La déconnexion volontaire

Aujourd’hui, de nombreuses applications notamment sur mobile, comme Calldoor, permettent aux entreprises d’obliger les travailleurs à ne plus communiquer. Mais aucun grand groupe français n’applique ces méthodes. En majorité des start-up les utilisent, mais les différentes applications refusent d’en dire plus sur leurs utilisateurs.

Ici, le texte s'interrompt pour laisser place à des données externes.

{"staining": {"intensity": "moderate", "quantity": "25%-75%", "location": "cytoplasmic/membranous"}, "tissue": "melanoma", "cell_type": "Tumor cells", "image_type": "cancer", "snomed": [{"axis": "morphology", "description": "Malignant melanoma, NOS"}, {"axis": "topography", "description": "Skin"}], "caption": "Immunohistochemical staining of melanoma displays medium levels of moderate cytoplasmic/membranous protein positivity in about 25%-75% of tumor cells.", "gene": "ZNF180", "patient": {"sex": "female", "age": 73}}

Pour Yann- Mael Larher, les salariés doivent eux-même prendre des bonnes habitudes : « Il faut apprendre aux salariés à limiter le nombre de gens qu’on met en copie, qu’on réfléchisse à ce qu’on envoie. Diminuer ces envois permet de diminuer la pression ». Preuve que beaucoup de travail reste à accomplir sur ce dossier, une étude du cabinet Eleas publié en août dernier explique que 27% des actifs ressentent encore un sentiment de culpabilité s’ils ne se connectent pas à leurs mails pendant les vacances.

Charlotte Haguenauer et Anthony Audureau

Impact environnemental 

La « détox numérique », outre son impact sur les salariés, a des vertus pour l’environnement. Les outils informatiques (ordinateurs, smartphones, tablettes) consomment de l’énergie quand nous les utilisons. En moyenne, l’empreinte numérique annuelle d’un salarié est de 3 460 kWh d’énergie, soit 80 ampoules basse consommation (25W) allumées 8heures par jour pendant 220 jours.

L’Agence de l’environnement et de la maîtrise de l’énergie, dans son guide « internet, courriels, comment réduire les impacts ? » précise  cela. Selon ce guide, l’envoi de 33 courriels d’1 Mo à 2 destinataires par jour et par personne génère annuellement des émissions équivalentes à 180 kg de CO2. Soit plus de 1000 km en voiture.

En se déconnectant et en diminuant le nombre de mails envoyés, les salariés diminuent leur impact sur l’environnement, contribuent à préserver la planète et leur bien être.